While the process is functional, it is more for demonstration purposes of the toolkit, and would need to be extended to meet the requirements of real use cases. The two processes make use of the toolkit feature to create the user interface for the process. The generation of user interfaces is intended for rapid testing and prototyping of processes.

These are the instance files that are involved in the data usage application process. Compared to the LC Hub Labels example, this process is separated in a more granular way. This is in order to demonstrate how, how the process-page can be separated from the process. Having the components more separated, makes it easier to test replacing individual parts (e.g. in order to use another form of communication then email).

process-page:
data_request.json
    process: data_request_process.json

process:
data_request_process.json
    services.data_request.bridge: dataverse_bridge_openapi.json
    script: data_request.js

bridges:
datastorage_bridge_openapi.json 
    openapiSchemaUri: openapi datastorage_openapi.json
    supportModuleUri: datastore.js

In the process page we specify the bridge that should be used for storing data request information (service: ' request_storage'). The information come from fields that the applicant has to fill out. It includes The dataverse dataset persistent id ( e.g. doi:...) a motivation text, which describes for what purpose the data will be used and the email address of the applicant. As explained above, we are using a single file php application for storing the data request information and set the bridge here, which is the description of an OpenAPI based bridge, with operations for reading, writing and deleting data.

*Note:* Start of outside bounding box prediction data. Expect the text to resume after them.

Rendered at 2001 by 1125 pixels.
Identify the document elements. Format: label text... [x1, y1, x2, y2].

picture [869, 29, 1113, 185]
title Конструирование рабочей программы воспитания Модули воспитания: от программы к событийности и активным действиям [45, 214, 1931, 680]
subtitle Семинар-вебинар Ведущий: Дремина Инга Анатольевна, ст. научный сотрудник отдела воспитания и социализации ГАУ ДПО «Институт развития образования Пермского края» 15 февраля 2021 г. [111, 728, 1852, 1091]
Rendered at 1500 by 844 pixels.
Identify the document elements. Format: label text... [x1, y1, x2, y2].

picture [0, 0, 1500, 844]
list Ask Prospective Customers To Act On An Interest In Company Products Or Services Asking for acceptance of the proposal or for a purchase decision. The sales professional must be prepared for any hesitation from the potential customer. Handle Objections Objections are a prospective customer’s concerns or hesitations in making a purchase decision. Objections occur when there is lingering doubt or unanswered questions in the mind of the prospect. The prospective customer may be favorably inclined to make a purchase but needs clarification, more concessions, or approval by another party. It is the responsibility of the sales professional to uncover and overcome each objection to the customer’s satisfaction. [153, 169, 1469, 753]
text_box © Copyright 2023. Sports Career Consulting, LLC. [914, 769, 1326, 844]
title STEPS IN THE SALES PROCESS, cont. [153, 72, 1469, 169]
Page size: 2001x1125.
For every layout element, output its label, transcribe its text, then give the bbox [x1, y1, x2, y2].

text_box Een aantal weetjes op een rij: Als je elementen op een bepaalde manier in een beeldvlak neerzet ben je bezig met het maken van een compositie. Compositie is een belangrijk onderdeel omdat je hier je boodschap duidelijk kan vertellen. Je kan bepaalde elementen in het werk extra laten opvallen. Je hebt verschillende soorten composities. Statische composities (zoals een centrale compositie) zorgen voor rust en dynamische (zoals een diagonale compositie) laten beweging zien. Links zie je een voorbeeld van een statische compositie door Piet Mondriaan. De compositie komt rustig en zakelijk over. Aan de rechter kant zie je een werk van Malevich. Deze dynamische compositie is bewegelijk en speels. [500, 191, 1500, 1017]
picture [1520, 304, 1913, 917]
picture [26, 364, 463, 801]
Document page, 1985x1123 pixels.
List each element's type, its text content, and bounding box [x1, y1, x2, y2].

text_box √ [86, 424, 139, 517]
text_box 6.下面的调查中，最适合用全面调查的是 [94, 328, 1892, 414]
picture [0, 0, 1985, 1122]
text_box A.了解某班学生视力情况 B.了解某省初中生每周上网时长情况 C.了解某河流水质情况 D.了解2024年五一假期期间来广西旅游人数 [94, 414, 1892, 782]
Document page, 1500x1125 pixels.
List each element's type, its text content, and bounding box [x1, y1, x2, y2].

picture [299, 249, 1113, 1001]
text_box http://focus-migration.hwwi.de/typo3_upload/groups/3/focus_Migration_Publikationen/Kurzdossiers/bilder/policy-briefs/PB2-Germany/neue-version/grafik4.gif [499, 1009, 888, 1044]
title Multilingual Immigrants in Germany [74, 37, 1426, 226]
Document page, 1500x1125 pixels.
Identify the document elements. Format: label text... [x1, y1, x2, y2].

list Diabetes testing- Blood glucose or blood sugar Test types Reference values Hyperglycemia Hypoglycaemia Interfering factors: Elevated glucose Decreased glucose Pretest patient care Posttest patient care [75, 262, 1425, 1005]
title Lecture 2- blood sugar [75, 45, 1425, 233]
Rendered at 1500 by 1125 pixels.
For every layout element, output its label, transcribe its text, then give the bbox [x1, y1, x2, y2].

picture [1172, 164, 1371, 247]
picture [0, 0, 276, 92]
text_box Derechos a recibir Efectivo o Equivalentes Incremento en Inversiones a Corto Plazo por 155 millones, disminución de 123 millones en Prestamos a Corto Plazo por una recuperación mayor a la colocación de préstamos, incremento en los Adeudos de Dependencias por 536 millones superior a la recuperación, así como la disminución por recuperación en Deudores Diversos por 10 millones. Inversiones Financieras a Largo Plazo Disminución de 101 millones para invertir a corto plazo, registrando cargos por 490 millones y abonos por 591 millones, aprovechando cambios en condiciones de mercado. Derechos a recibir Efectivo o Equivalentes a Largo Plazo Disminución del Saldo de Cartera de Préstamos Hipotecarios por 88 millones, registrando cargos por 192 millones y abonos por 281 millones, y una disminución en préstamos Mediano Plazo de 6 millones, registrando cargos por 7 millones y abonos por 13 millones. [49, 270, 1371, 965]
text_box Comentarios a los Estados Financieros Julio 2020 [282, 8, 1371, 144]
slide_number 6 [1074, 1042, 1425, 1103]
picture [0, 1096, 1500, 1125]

The process-page for making data requests can include query-parameter in the url, namely reciever, which allows to specify the email address of the data owner and datasetId, which allows to directly set the dataset id (unique id on dataverse).

The process for responding to a request has two variants. On the demo-page we included the slightly more complex one data_request_restricted_response.json, which allows the data owner to decide, which files they want to make accessible.